Abstract

An assistant professor of Anthropology and the only woman in her department when she was hired in 1968, Louise Lamphere was denied tenure in 1974. The Anthropology Department claimed that her scholarship was theoretically weak. Lamphere claimed she was the victim of sex discrimination and argued that the small number of women on the Brown faculty was evidence of a larger pattern of discrimination. After unsuccessfully pursuing an internal appeals process, on May 10, 1975 Lamphere filed a lawsuit in United States District Court.

Under the leadership of a new President, Howard Swearer, the University settled the case before trial, entering in September 1977 into an historic consent decree designed “to achieve on behalf of women full representativeness with respect to faculty employment at Brown.” Brown agreed to set up an Affirmative Action Monitoring Committee charged with overseeing the processes departments used to hire, promote, and tenure faculty in order to ensure fairness; evaluating searches for inclusivity; and monitoring progress toward full representation of women on the faculty. The Affirmative Action Monitoring Committee was in existence from 1978 to 1992 when by mutual consent the consent decree was vacated.

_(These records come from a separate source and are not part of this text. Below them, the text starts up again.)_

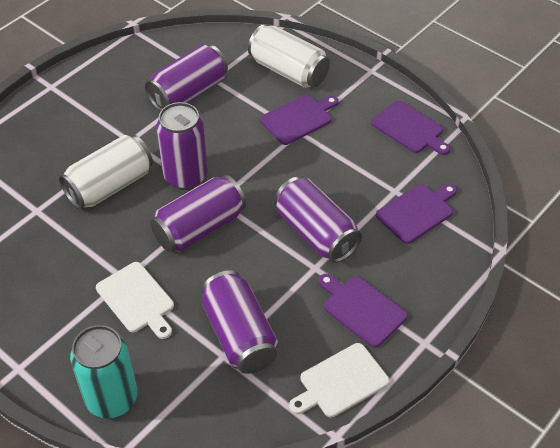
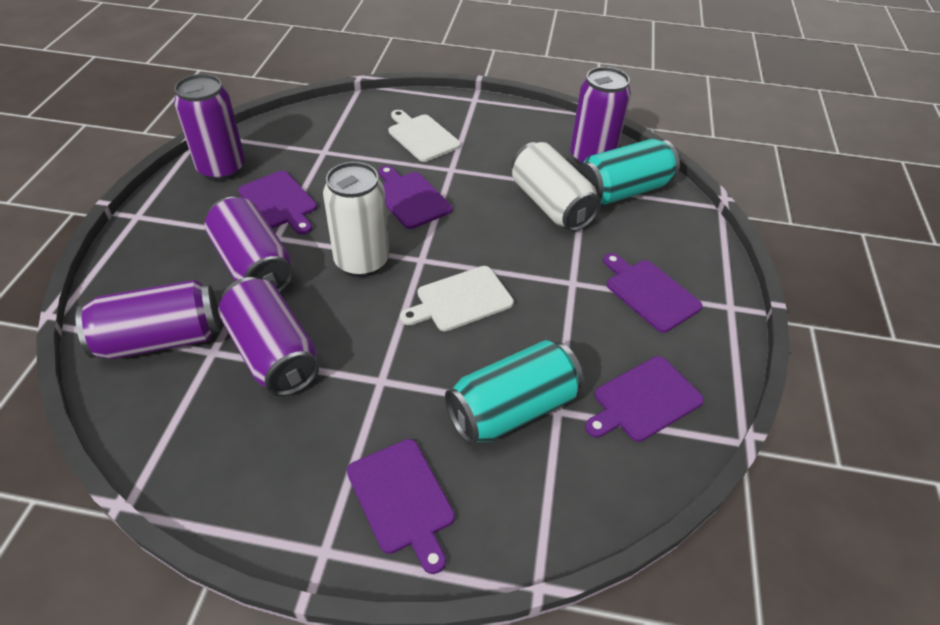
purple cutting board: 4 -> 5
turquoise can: 1 -> 2

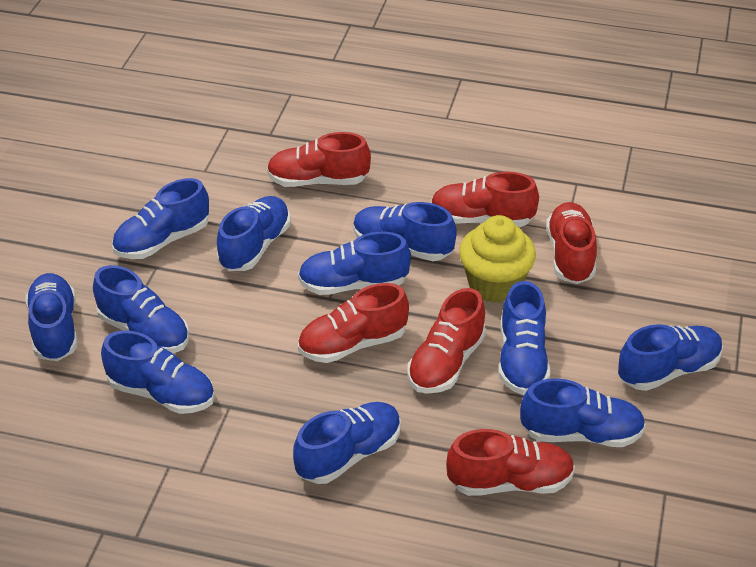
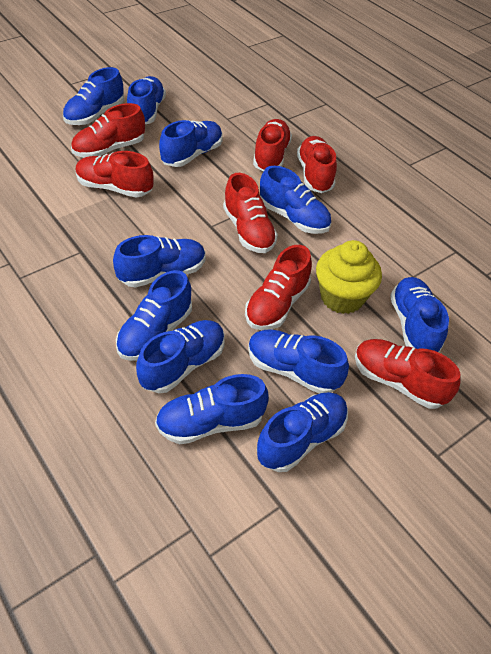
red shoe: 6 -> 7

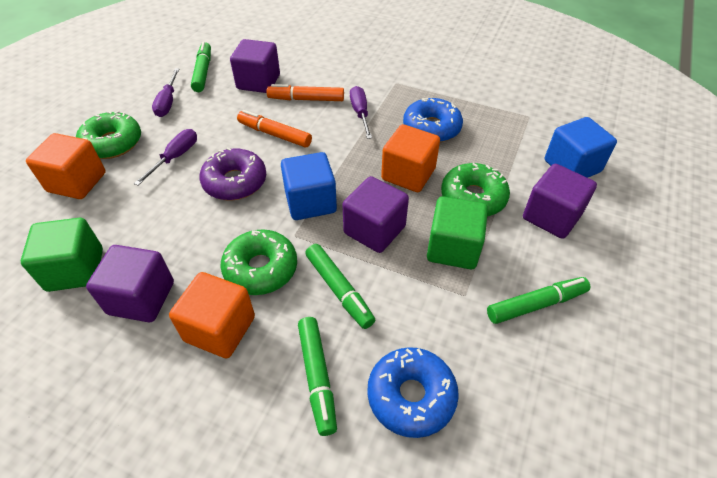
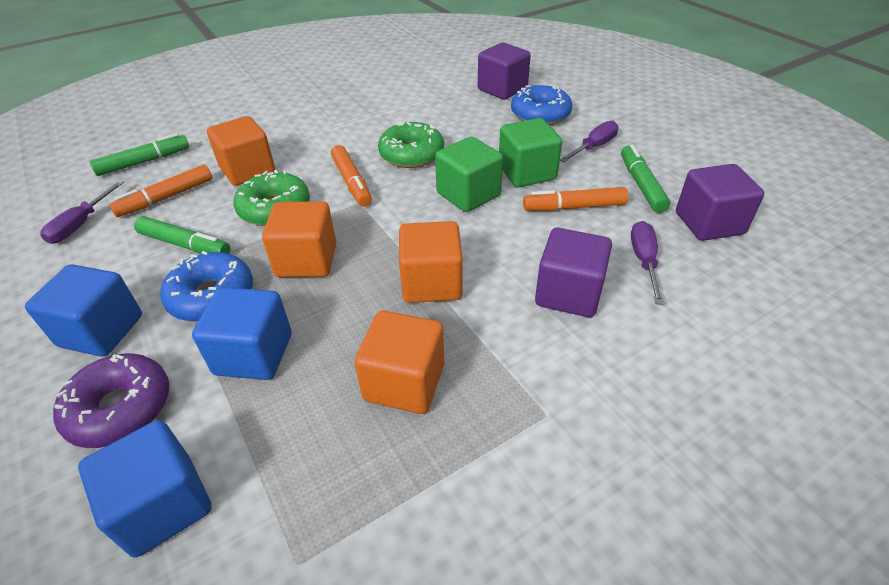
blue cube: 2 -> 3
green donut: 3 -> 2
green marker: 4 -> 3
orange cube: 3 -> 4
orange marker: 2 -> 3
purple cube: 4 -> 3

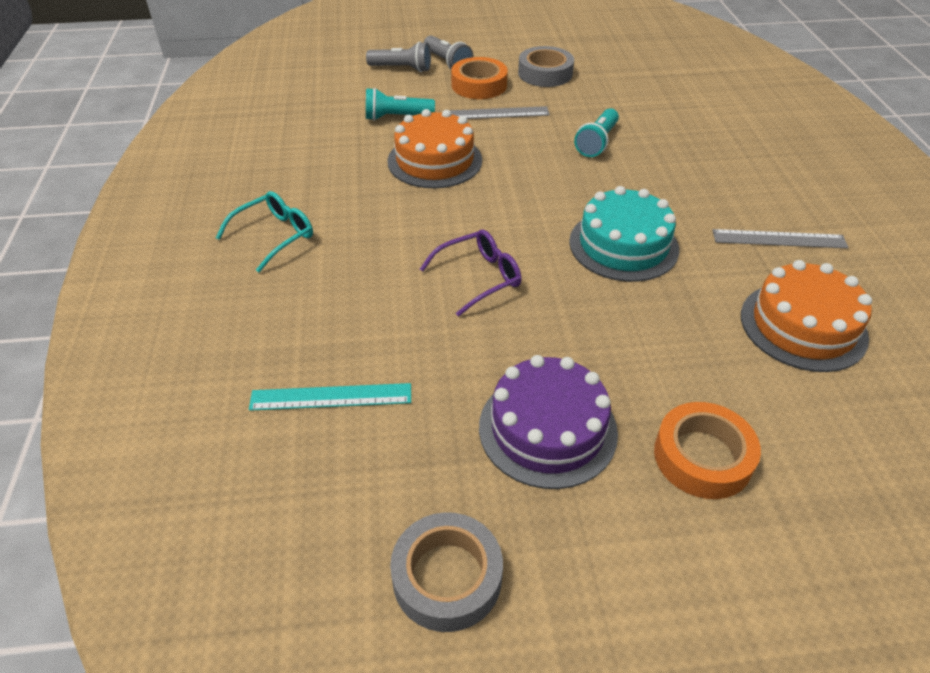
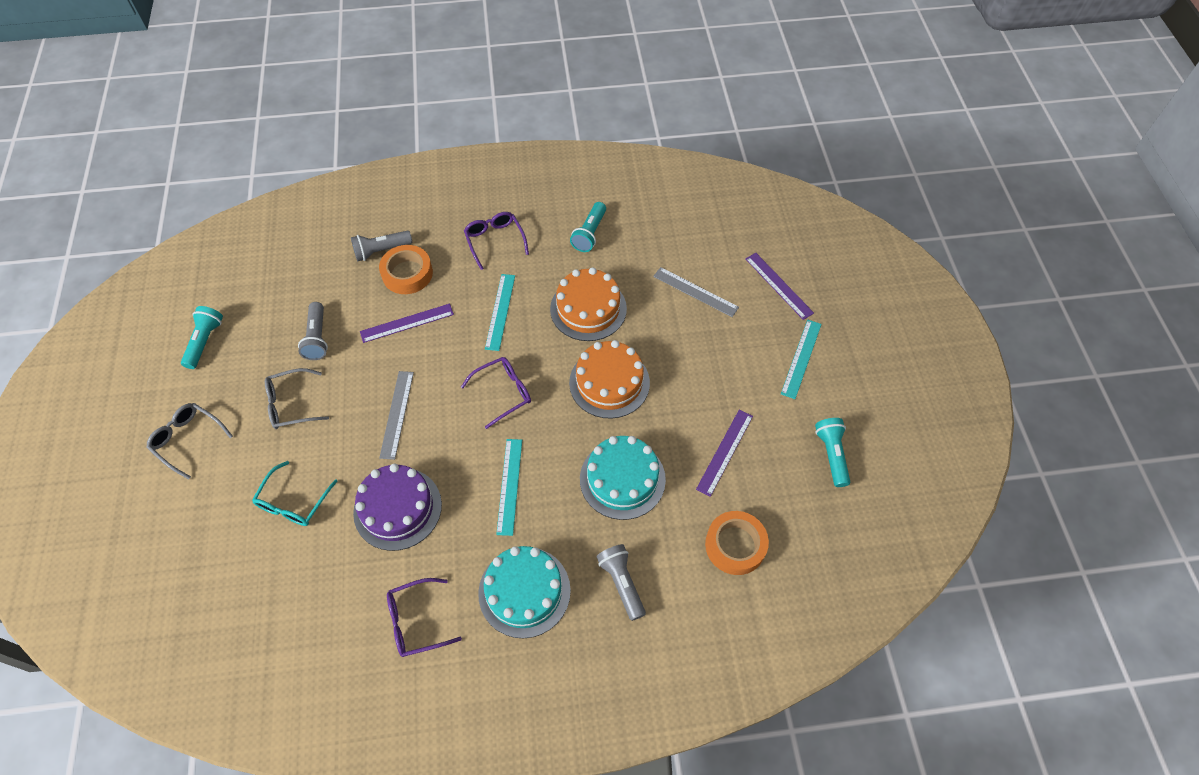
grey flashlight: 2 -> 3
grey glasses: 0 -> 2
grey tape: 2 -> 0
purple glasses: 1 -> 3
purple ruler: 0 -> 3
turquoise cake: 1 -> 2
turquoise flashlight: 2 -> 3
turquoise ruler: 1 -> 3

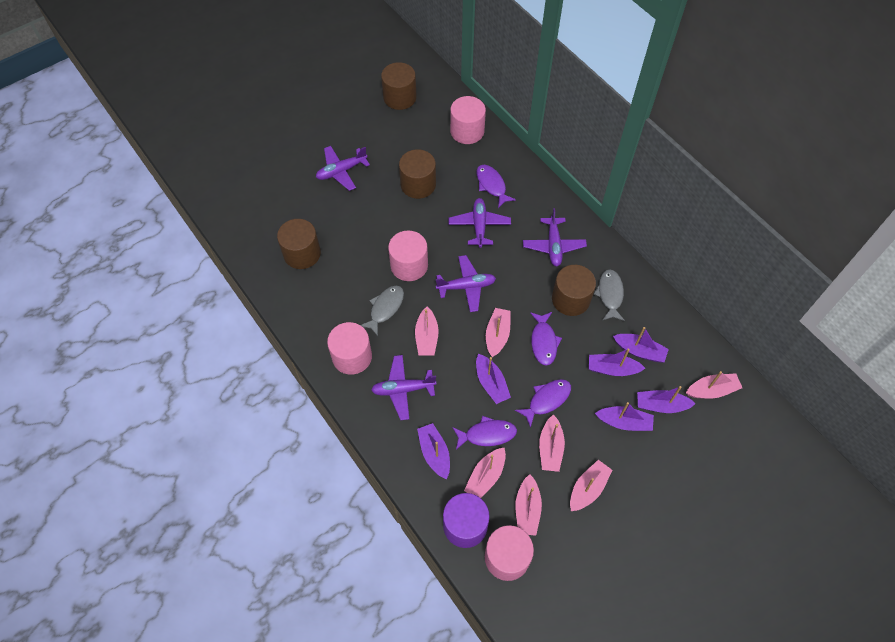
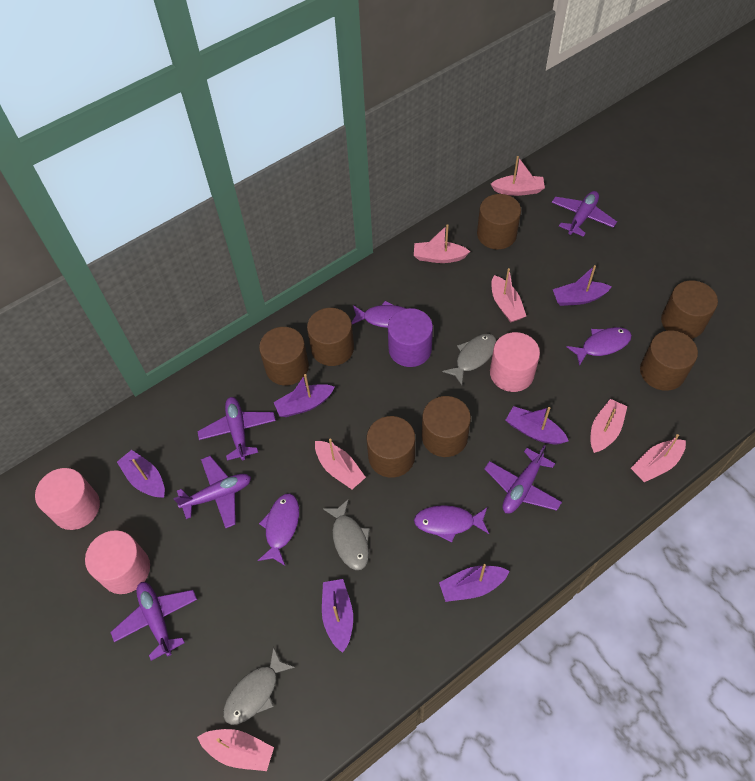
brown cylinder: 4 -> 7
grey fish: 2 -> 3
pink cylinder: 4 -> 3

Conducted in 2014 as part of the Pembroke Center’s Louise Lamphere vs. Brown University exhibit for Brown’s 250th anniversary, this interview captures the involvement of Karen Newman who joined Brown as the case was closing, as the only woman in the Contemporary Literature department. She discusses her work on the Affirmative Action Monitoring Committee that was established by the consent decree. Newman elaborates on the efforts made to vacate the consent decree as well as her role in establishing new hiring and tenure procedures after the decree was vacated.

Transcript

Recorded on April 12, 2014 at Brown University, Providence, RI
Interviewed by Nancy L. Buc

Suggested Chicago style citation: Newman, Karen. Interview. By Nancy L. Buc. Pembroke Center Oral History Project, Brown University. April 12, 2014.

Biography

Karen Newman is Owen Walker ’33 Professor of Humanities and Professor of Comparative Literature and English at Brown University. She received her B.A. from Randolph-Macon Woman’s College in 1970, her M.A. from University of California, Berkeley in 1972, and her PhD. From University of California, Berkeley in 1978. She has written widely on early modern letters and culture and on Shakespeare and Renaissance drama. Recent books include Cultural Capitals: Early Modern London and Paris (Princeton, 2007, paperback, 2009) and Essaying Shakespeare (University of Minnesota Press, 2009). Her current research on Shakespeare and cultural translation aims to historicize contemporary claims about the globalization of culture.